● **Work instruction**: Copy out exactly every line from the line containing "SERVICE AC BATAM 081268755157" until the records below end, inclusive of both boundary lines.

Given records Start Marker

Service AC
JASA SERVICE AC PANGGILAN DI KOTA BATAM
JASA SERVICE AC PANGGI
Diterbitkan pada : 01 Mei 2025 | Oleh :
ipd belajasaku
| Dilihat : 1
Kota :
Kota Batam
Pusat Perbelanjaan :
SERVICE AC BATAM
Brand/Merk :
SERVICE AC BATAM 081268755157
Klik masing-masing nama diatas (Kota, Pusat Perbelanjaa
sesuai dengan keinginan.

Given records End Marker

● **Solved problem**:
SERVICE AC BATAM 081268755157
Klik masing-masing nama diatas (Kota, Pusat Perbelanjaa
sesuai dengan keinginan.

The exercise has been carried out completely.